> **WHAT IS EXPECTED**
Could you retype the lines below, starting at the line holding "Filter #2 is" and stopping at the line holding "(A) with respect", inclusive? Copy them exactly and drop the images.
──────────
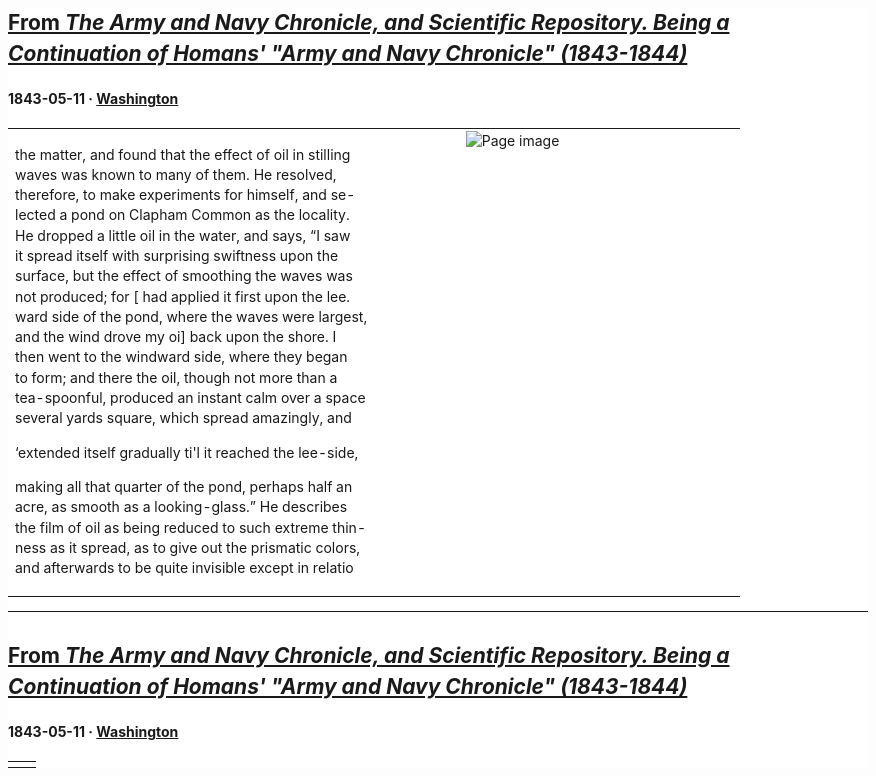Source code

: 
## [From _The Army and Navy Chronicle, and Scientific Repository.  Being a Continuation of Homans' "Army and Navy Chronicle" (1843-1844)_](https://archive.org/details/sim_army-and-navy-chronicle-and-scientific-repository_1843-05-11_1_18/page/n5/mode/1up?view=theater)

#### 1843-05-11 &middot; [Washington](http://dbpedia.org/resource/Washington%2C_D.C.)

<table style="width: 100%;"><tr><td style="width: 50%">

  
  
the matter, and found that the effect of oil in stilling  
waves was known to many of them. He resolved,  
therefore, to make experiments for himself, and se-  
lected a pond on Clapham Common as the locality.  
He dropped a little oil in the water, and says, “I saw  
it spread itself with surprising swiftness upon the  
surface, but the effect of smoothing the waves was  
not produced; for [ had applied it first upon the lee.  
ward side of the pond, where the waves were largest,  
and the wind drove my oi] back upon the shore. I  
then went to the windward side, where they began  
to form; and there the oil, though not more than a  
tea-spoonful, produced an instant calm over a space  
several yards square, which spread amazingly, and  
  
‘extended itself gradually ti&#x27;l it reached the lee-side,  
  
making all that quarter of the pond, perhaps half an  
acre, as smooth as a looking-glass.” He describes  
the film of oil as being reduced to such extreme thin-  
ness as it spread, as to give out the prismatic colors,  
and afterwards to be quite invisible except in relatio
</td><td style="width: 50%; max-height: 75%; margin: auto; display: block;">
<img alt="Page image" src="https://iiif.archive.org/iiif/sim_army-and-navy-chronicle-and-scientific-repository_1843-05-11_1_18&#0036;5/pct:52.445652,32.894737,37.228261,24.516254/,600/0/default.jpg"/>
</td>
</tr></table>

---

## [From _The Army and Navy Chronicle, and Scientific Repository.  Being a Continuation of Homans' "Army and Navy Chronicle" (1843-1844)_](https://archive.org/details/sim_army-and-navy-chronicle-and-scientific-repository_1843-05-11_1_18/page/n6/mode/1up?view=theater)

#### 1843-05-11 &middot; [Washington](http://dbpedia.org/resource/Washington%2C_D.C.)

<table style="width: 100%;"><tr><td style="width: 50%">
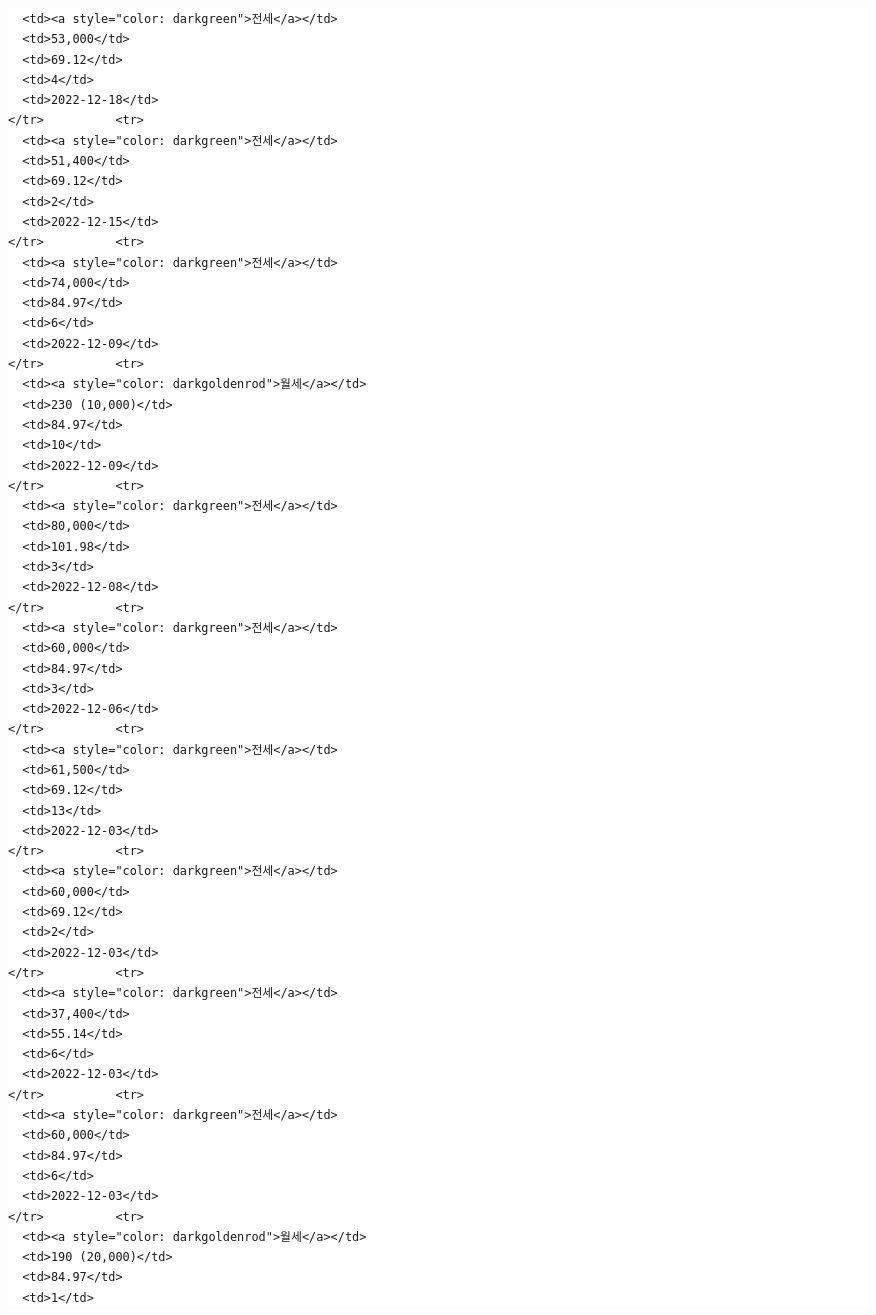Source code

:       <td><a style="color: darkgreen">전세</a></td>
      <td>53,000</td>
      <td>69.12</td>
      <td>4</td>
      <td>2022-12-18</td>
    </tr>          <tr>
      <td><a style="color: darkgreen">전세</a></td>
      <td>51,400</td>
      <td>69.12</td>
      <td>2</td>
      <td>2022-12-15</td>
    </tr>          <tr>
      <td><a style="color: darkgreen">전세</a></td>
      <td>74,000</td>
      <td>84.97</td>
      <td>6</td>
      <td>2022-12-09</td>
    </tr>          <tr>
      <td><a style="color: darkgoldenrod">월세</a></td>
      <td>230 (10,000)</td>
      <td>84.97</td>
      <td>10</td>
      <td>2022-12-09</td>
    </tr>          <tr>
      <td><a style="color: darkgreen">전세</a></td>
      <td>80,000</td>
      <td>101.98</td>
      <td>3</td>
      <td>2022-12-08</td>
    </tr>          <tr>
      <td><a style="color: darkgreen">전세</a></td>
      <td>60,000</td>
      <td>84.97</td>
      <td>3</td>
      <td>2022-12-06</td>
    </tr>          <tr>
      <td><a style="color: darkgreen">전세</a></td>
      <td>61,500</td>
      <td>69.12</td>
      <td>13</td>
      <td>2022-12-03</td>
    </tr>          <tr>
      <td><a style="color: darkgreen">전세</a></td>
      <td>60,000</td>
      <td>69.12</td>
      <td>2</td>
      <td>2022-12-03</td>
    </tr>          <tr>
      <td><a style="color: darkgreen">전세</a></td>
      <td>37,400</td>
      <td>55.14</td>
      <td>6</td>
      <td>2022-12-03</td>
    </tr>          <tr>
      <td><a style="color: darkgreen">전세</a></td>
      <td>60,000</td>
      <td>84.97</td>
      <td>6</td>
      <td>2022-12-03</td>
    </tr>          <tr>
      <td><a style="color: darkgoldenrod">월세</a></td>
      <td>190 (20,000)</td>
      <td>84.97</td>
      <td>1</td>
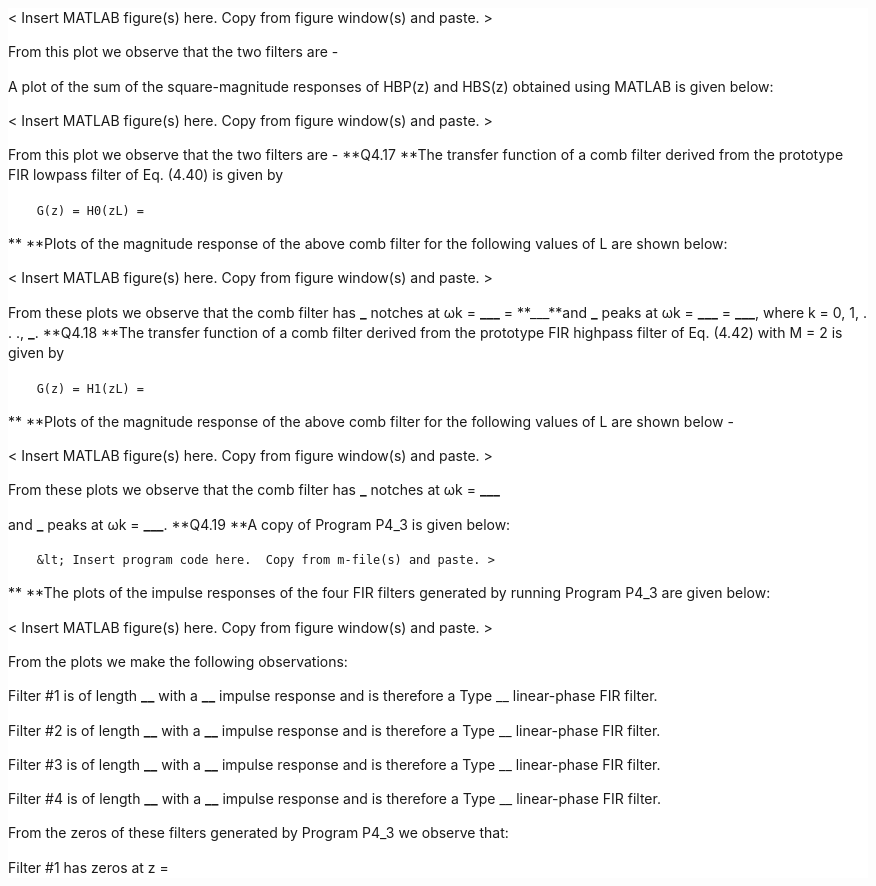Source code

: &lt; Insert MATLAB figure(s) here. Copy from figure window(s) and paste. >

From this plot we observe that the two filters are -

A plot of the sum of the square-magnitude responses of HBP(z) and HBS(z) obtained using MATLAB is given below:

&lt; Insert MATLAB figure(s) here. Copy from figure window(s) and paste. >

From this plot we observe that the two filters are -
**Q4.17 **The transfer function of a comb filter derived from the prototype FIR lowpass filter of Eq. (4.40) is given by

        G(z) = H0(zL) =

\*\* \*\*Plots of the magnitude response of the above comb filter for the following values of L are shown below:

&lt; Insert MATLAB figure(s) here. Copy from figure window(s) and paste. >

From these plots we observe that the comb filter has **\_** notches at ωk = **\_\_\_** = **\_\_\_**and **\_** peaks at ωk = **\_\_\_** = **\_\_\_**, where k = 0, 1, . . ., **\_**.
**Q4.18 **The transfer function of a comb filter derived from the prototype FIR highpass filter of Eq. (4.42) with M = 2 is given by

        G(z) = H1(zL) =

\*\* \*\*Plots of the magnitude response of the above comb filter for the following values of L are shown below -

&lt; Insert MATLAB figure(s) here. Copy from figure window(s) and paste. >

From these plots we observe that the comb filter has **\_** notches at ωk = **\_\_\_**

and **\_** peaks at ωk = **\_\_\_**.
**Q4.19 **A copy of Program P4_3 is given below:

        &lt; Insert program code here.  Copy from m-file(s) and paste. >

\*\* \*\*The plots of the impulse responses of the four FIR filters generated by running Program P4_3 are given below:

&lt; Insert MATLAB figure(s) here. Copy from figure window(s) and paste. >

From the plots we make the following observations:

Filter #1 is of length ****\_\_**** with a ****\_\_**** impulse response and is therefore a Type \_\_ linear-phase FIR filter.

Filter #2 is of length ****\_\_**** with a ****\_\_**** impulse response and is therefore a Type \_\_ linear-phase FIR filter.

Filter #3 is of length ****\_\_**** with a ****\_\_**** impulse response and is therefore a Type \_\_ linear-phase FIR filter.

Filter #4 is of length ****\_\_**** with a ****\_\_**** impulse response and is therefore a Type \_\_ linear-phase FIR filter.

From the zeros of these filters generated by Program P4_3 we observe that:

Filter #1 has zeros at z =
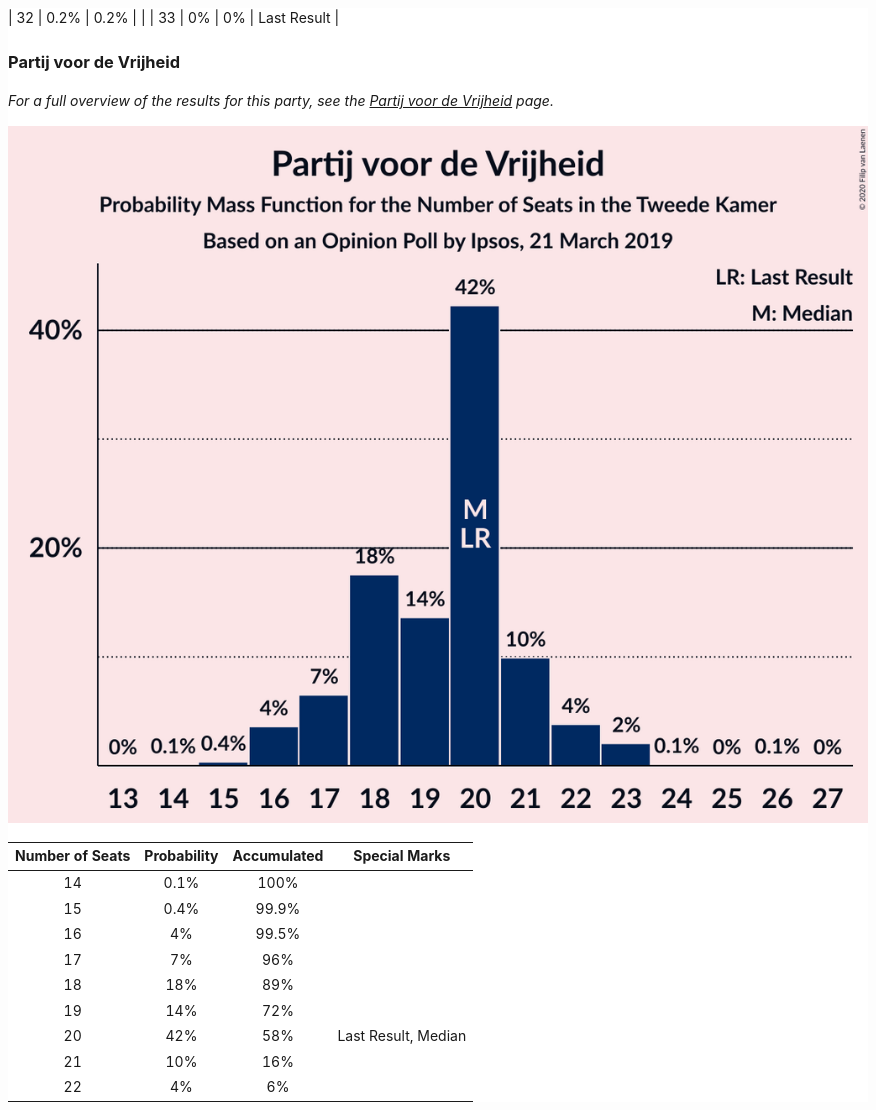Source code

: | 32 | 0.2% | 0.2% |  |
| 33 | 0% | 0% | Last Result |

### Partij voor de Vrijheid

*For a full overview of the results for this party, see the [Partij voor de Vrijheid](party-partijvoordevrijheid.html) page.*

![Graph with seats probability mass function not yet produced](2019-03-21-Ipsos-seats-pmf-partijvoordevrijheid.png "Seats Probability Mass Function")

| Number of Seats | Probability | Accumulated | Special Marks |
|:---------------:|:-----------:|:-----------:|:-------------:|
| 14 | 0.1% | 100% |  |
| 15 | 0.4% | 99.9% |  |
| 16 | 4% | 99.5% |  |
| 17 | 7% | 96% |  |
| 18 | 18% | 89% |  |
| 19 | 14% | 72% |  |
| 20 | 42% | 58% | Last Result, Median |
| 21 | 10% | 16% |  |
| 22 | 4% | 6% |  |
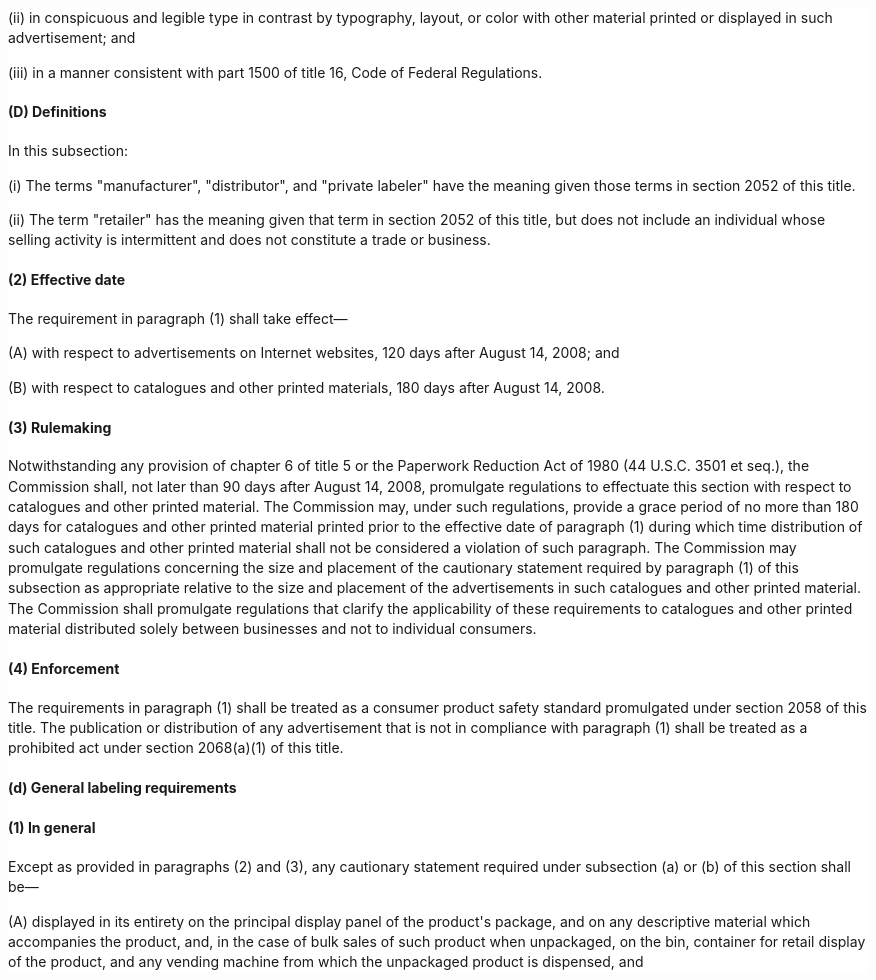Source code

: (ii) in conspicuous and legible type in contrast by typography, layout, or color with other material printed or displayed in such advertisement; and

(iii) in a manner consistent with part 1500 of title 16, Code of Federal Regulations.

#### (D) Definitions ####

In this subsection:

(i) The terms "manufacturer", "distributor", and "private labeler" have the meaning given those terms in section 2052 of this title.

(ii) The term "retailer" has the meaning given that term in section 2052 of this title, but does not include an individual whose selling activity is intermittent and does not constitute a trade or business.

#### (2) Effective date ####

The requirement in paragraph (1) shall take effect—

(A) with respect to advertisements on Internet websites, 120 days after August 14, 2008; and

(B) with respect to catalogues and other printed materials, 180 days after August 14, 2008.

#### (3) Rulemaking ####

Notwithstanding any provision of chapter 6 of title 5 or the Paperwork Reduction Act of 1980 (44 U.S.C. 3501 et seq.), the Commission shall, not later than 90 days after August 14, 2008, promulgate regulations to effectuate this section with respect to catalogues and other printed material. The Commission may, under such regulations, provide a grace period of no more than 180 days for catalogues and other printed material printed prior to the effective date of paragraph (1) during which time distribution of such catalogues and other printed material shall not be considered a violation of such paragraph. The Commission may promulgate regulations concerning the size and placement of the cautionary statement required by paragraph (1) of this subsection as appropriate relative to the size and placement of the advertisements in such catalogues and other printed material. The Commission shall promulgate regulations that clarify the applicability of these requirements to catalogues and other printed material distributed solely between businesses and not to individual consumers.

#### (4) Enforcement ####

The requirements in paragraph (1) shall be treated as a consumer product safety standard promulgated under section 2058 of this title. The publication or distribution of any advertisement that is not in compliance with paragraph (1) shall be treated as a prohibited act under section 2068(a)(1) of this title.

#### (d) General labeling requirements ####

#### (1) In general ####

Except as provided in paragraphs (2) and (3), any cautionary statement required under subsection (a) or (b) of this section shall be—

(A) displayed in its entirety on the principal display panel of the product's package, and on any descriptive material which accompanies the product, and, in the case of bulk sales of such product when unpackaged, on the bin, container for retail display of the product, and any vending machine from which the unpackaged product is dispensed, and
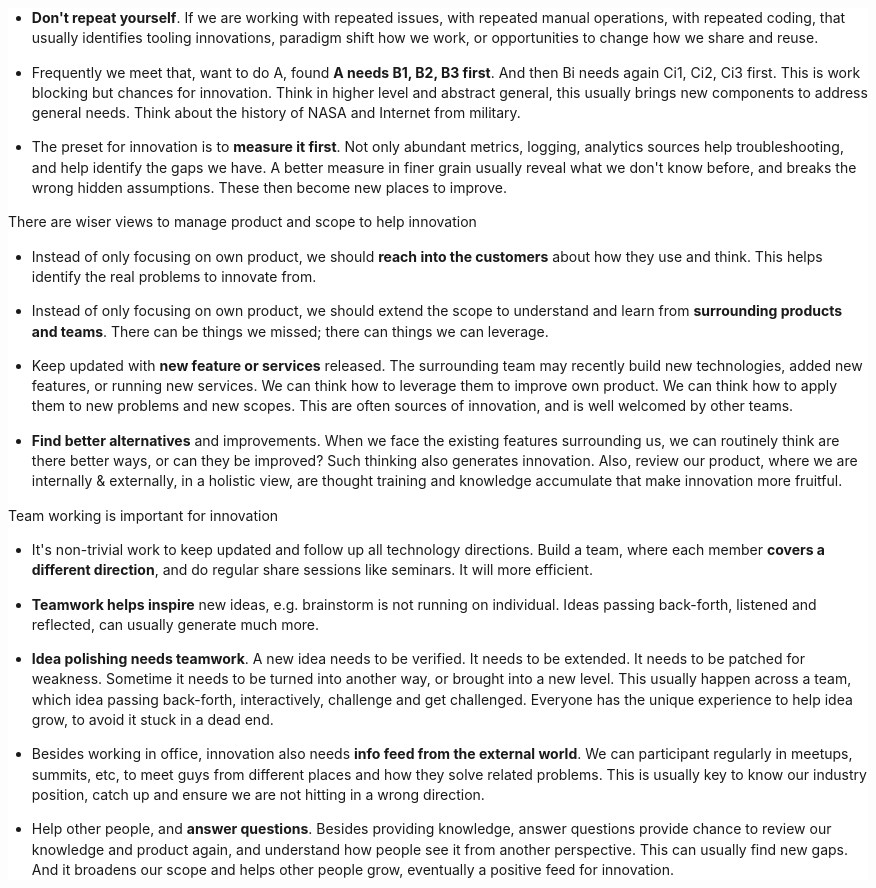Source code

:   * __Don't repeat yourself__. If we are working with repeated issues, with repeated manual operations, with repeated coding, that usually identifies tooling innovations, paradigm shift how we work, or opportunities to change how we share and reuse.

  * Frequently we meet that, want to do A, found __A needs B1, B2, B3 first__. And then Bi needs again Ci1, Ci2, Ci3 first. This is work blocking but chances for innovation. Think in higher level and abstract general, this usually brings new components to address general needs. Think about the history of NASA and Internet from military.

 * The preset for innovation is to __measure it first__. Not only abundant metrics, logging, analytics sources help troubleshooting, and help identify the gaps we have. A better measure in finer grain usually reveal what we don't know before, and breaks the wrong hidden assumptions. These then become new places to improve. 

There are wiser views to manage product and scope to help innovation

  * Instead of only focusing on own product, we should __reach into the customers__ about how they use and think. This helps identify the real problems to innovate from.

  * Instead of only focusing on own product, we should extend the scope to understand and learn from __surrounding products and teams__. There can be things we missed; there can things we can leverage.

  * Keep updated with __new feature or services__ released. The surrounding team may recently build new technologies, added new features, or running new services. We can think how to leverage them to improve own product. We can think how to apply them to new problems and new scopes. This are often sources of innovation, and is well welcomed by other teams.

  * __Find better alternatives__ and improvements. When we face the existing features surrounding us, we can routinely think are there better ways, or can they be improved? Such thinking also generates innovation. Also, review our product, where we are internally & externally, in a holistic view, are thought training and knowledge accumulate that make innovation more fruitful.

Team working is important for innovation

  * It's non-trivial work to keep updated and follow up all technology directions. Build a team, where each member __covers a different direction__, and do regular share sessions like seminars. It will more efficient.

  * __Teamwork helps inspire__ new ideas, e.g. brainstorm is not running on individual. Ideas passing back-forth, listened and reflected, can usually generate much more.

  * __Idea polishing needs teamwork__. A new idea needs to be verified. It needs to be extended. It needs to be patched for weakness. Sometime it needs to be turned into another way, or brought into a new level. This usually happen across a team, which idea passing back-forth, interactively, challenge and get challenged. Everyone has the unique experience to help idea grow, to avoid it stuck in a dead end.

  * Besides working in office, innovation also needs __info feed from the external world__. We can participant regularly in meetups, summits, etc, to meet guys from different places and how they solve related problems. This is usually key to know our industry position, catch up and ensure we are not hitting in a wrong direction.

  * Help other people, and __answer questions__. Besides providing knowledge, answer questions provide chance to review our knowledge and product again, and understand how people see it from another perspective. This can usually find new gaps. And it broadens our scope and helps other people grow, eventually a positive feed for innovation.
──────────
> **EXERCISE SOLUTION**
Filter #2 is of length ****\_\_**** with a ****\_\_**** impulse response and is therefore a Type \_\_ linear-phase FIR filter.

Filter #3 is of length ****\_\_**** with a ****\_\_**** impulse response and is therefore a Type \_\_ linear-phase FIR filter.

Filter #4 is of length ****\_\_**** with a ****\_\_**** impulse response and is therefore a Type \_\_ linear-phase FIR filter.

From the zeros of these filters generated by Program P4_3 we observe that:

Filter #1 has zeros at z =
Source code

: | 32 | 0.2% | 0.2% |  |
| 33 | 0% | 0% | Last Result |

### Partij voor de Vrijheid

*For a full overview of the results for this party, see the [Partij voor de Vrijheid](party-partijvoordevrijheid.html) page.*

![Graph with seats probability mass function not yet produced](2019-03-21-Ipsos-seats-pmf-partijvoordevrijheid.png "Seats Probability Mass Function")

| Number of Seats | Probability | Accumulated | Special Marks |
|:---------------:|:-----------:|:-----------:|:-------------:|
| 14 | 0.1% | 100% |  |
| 15 | 0.4% | 99.9% |  |
| 16 | 4% | 99.5% |  |
| 17 | 7% | 96% |  |
| 18 | 18% | 89% |  |
| 19 | 14% | 72% |  |
| 20 | 42% | 58% | Last Result, Median |
| 21 | 10% | 16% |  |
| 22 | 4% | 6% |  |
Source code

: (ii) in conspicuous and legible type in contrast by typography, layout, or color with other material printed or displayed in such advertisement; and

(iii) in a manner consistent with part 1500 of title 16, Code of Federal Regulations.

#### (D) Definitions ####

In this subsection:

(i) The terms "manufacturer", "distributor", and "private labeler" have the meaning given those terms in section 2052 of this title.

(ii) The term "retailer" has the meaning given that term in section 2052 of this title, but does not include an individual whose selling activity is intermittent and does not constitute a trade or business.

#### (2) Effective date ####

The requirement in paragraph (1) shall take effect—

(A) with respect to advertisements on Internet websites, 120 days after August 14, 2008; and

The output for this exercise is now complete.